### WHAT IS NEEDED
Continue the ZBASIC-PC command reference past its final sentence, keeping its format and style.

### DOCUMENT TEXT
----------------
The variable(s) following the NEXT statement are optional.
However, if used they must match the corresponding FOR
variable(s).
A FOR loop will execute at least once.
A structure error will specify the line number if there is an
extra NEXT, or will specify 65535 if a NEXT is missing.
NOT expression
NOT returns the opposite of expression. True is False, False is
True. This is equivalent to changing a logical true(-1) to a
logical false(0) and vice versa.
With Boolean(binary) operations, the NOT function will toggle all
bits in expression. That is, all bits that are one will be changed
to 0 and all 0 bits will be changed to 1.
OCT$(expression)
OCT$ returns a 6 character string which represents the Octal
value(base 8) of the result of expression truncated to an
integer. Octal digits are from 0-7.
ON ERROR
ON ERROR GOSUB line/label
ON ERROR RETURN
ON ERROR GOSUB 65535
The ON ERROR allows the use to enable and disable disk error
trapping. If ON ERROR is not used, ZBASIC-PC will display disk
errors as they occur and give the user the option of continuing
or stopping. Options are:
ON ERROR GOSUB 65535
Enables user disk error trapping. Erros are returned using
the ERROR function. You must check for errors after each
disk operation.
ON ERROR GOSUB line
IF a disk error occurs the program does a GOSUB to line or
label.
ON ERROR RETURN
Disable user disk error trapping. ZBASIC-PC will trap error
and display message to user.
See ERROR and ERRMSG$ and "Files". Always remember to set
ERROR = 0 after a disk error occurs when you are doing the disk
error trapping. Failure to do this will cause ZBASIC-PC to
return an error.
ON GOSUB
ON expression GOSUB line[,line[,line...]]
The ON GOSUB statement is used to call one of several subroutines
depending on the value of expression.
The ON statement will call the first subroutine if the expression
evaluates to one, to the third subroutine if the expression
evaluatges to three and so on.
The RETURN statement at the end of a subroutine will return the
program to the statement immediately following the ON GOSUB.
ZBASIC-PC will truncate expression to an integer.
If expression <=0 or > (number of line numbers listed), the
program wil continue on to the next statement in the program.
ON GOTO
ON expression GOTO line[, line[, line...]]
The ON GOTO statment is used to branch or jump to one of several
portions of a program depending on the value of expression.
The ON statment will jump to the first line if the expression
evaluates to 0, to the third if the expression evaluates to 3 etc.
ZBASIC-PC will truncate expression to an integer.
If expression <=0 or > (number of line numbers listed), the
program wil continue on to the next statement in the program.
ON INKEY$
ON INKEY$(expression) GOTO line#/label
ON INKEY$(expression) RETURN
This statement is used to control the action when a function key
is pressed.
When using the ON INKEY$ statement, expression determines which
function key is being defined. The function key is not actually
recognized until a ZBASIC-PC keyborad function is implemented,
such as INPUT, LINE INPUT, and INKEY$ fucntion.
When the GOTO is used, the line# specifies where the program will
continue execution after the function key is hit. When RETURN is
used, the function key is no longer implemented.
----------------
### DATA PROVIDED
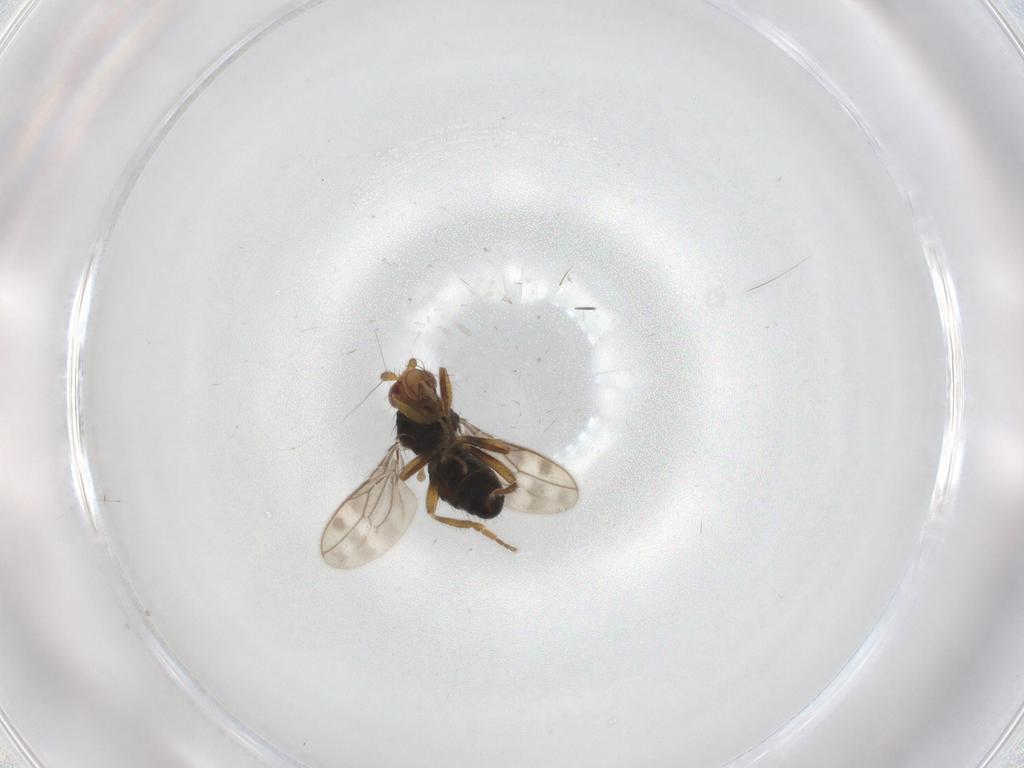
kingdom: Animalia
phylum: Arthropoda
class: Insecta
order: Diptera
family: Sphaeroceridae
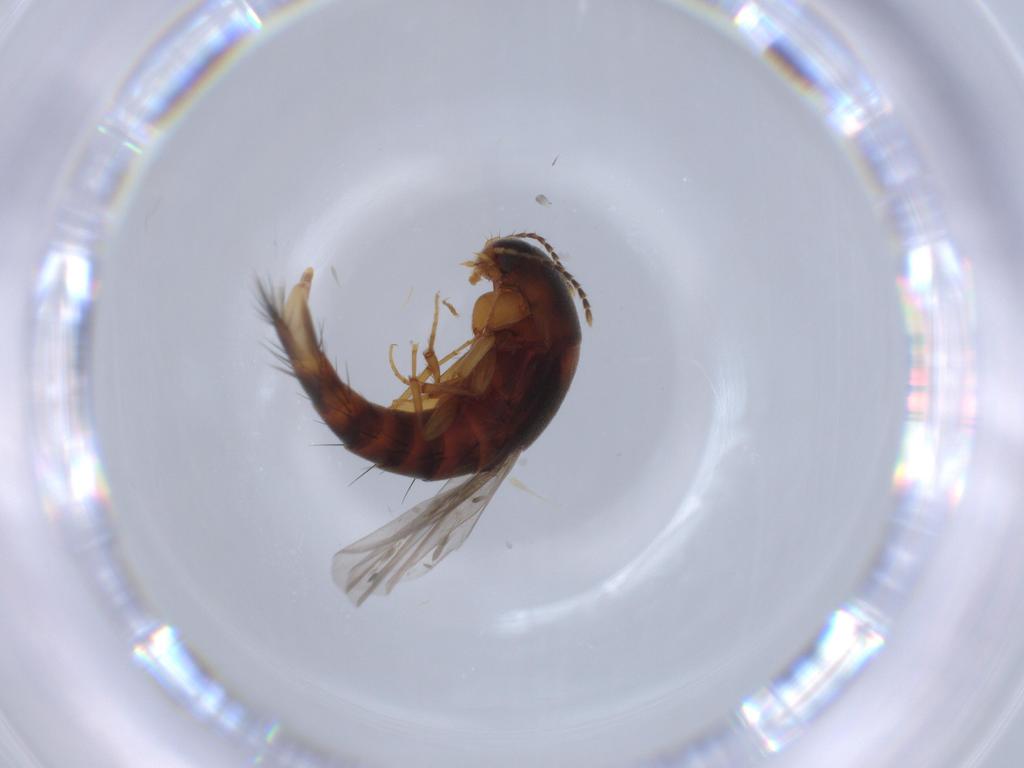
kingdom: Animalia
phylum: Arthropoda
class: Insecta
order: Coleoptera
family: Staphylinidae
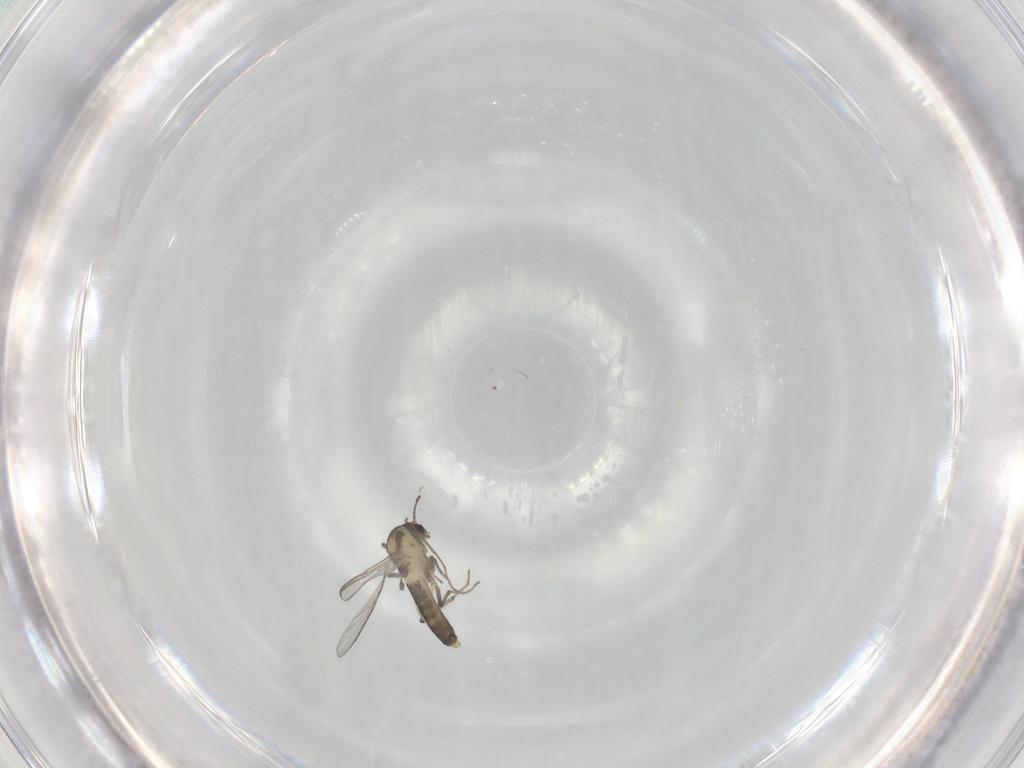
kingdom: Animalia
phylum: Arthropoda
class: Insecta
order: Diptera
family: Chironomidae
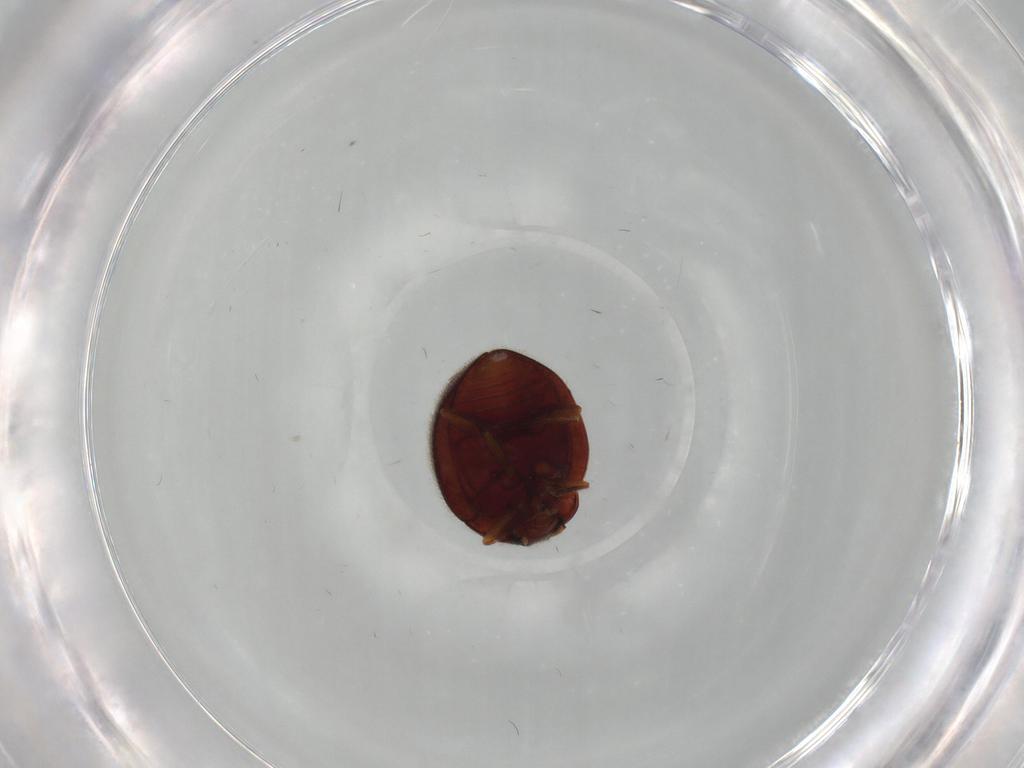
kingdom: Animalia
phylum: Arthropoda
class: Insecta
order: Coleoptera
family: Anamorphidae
----------------
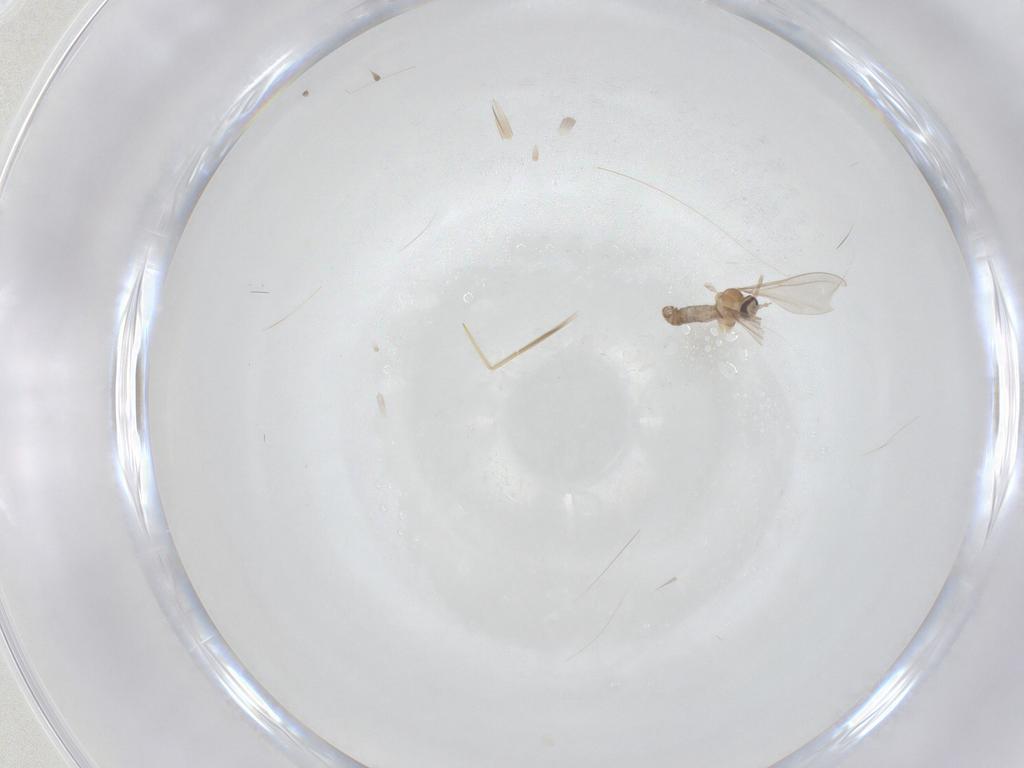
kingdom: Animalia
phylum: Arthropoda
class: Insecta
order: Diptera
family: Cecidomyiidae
----------------
### RESPONSE
All function keys are disabled until the INKEY$() statement is
used.
Remember to use the INKEY$(1) statment to enable function keys;
otherwise, ZBASIC-PC doesn't check to see if the ON INKEY$()
statement was used.
When a GOTO is made from a function key, the current program
execution is terminated and then restared at the location
specified in the ON INKEY$() GOTO statement. Thus, this program
cannot be nested in a subroutine. If a RETURN is executed before
a GOSUB, the program will stop and ZBASIC-PC will return to the
editor(or operating system).
Function Key Codes:
KEY ON INKEY$ INKEY$
F1 1 59
F2 2 60
F3 3 61
F4 4 62
F5 5 63
F6 6 64
F7 7 65
F8 8 66
F9 9 67
F10 10 68
HOME 13 71
Cursor Up 14 72
Page Up 15 73
Cursor Left 17 75
Cursor Right 19 77
END 21 79
Cursor Down 22 80
Page Down 23 81
INSERT 24 82
DELETE 25 83
OPEN
OPEN"A[options]",[#]filenumber, filename[, record length]
OPEN"E[options]",[#]filenumber, filename[, record length]
OPEN"I[options]",[#]filenumber, filename[, record length]
OPEN"O[options]",[#]filenumber, filename[, record length]
OPEN"R[options]",[#]filenumber, filename[, record length]
The OPEN statement is used to access a data file. Once a file is
opened, information may be read from or written to the file
depending on the way the file was opened. The first argument
determines access:
A - Opens a file at the end for ASCII text operations.
If the file does not exist, it is created. If any
EOF markers (26) exist at the end of the file they
are removed. Think of this as appending to the
end of the file.
E - Opens a file at the end for actual end of file
operations. If the file does not exist, it is
created.
R - Read/Write file. Open file if it exists, create
the file if it doesn't.
I - Read only file. Open file for input. If file
doesn't exist, a disk error occurs. ERROR > 0.
O - Write only file. Overwrites the old file if it
exists, if not it creates it. Remeber to close
the file or your writes will not be there.
options - The File/Record/Direcotry options are available:
L Specifies network record locking. This is automatic
and is activated by the input or ouput after a
RECORD statement is issued. For example, if you
RECORD#1,20
WRITE#1,A$;50
the record is automatically locked when the write
statement executes and remains locked until another
RECORD statement is executed. Care must be taken
to unlock the record with a RECORD statement.
Further operations which take the record pointer
outside of the locked record do NOT effect its
locked status. Be careful to not write a string
longer than the length of the locked record. This
will cause the data in subsequent records to be
changed though they have not been locked.
W Specifies file locking for write operations. Only
the current user can write to the file.
R Specifies file locking for read operations. Only
the current user can read the file.
D Specfies Dynamic Directory Update. This forces
the file's directory entry to be updated each time
a RECORD statement is executed. This slows write
operations but gives better directory entry
security in case of system lock-up or reboot.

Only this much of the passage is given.